Normally these are amenable to short Perl program to analyse the problem space to come up with the solution in a few seconds. However this week's was a bit trickier:
Tile trials
DICK has a box of rectangular tiles. Each is a different size, the dimensions being 1 × 3, 2 × 4, 3 × 5, 4 × 6 and so on.
He takes some tiles out of the box, first the 1 × 3, then the 2 × 4, then the 3 × 5, and so on, with the aim of fitting together all those that he has taken into a rectangle that has no gaps and no overlaps.
Assuming he takes more than one tile out of the box, how many tiles must he take out to create (a) the smallest possible rectangle, and (b) the next smallest possible rectangle?
New Scientist Enigma 1491, Richard England
The Perl program I wrote ran and found the first solution in a few seconds, but took 50m26s to find both the necessary solutions. So while it was running I wrote an equivalent program in C. It's been a few years since I did any serious C coding, but once I remembered what the equivalent C constructs to Perl's next and last were (continue and break), I got it compiled and it ran and found the solutions in 11.3s.
Thursday, April 17, 2008
First Post!
Shortly after I set up my first web site in 1994 I added a section to it called Jim's Web Of Consciousness, which described itself thusly:
"This page is a random collection of things that may or may not prove interesting. It grows from the bottom up."It perhaps says something about the high regard that I held this page that it resided under a path of /junk on my site.
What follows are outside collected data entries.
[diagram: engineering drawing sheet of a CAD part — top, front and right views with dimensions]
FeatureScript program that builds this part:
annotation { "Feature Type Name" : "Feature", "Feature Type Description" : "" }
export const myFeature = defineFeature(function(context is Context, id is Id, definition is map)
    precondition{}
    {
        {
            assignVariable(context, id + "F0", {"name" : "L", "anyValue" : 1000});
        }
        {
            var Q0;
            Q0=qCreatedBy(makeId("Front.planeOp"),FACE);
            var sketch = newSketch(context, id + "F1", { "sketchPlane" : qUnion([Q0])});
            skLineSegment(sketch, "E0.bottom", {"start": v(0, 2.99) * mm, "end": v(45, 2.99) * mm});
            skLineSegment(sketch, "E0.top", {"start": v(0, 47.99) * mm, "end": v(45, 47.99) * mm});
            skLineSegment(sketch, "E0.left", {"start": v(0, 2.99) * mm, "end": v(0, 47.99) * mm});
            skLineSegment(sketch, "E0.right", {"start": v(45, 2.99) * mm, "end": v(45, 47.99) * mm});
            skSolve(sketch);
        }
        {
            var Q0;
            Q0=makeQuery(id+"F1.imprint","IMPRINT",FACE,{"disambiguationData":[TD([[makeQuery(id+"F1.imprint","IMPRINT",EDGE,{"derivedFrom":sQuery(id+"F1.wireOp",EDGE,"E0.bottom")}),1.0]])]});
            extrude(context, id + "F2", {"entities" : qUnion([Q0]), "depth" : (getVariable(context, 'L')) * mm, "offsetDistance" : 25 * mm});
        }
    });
Of course it was only available to people with access to the HP Intranet (i.e. people that worked at HP), but at the time that included the vast majority of people who knew me who had access to the internet, so it didn't seem like much of a problem.
Fourteen years later I've decided the time has come for me to add a random collection of things that may or may not prove interesting to my current web site, and that's exactly what we call a blog nowadays.So here it is. At some point I will link it in more closely to my site, but for now I shall just add things to it as I see fit.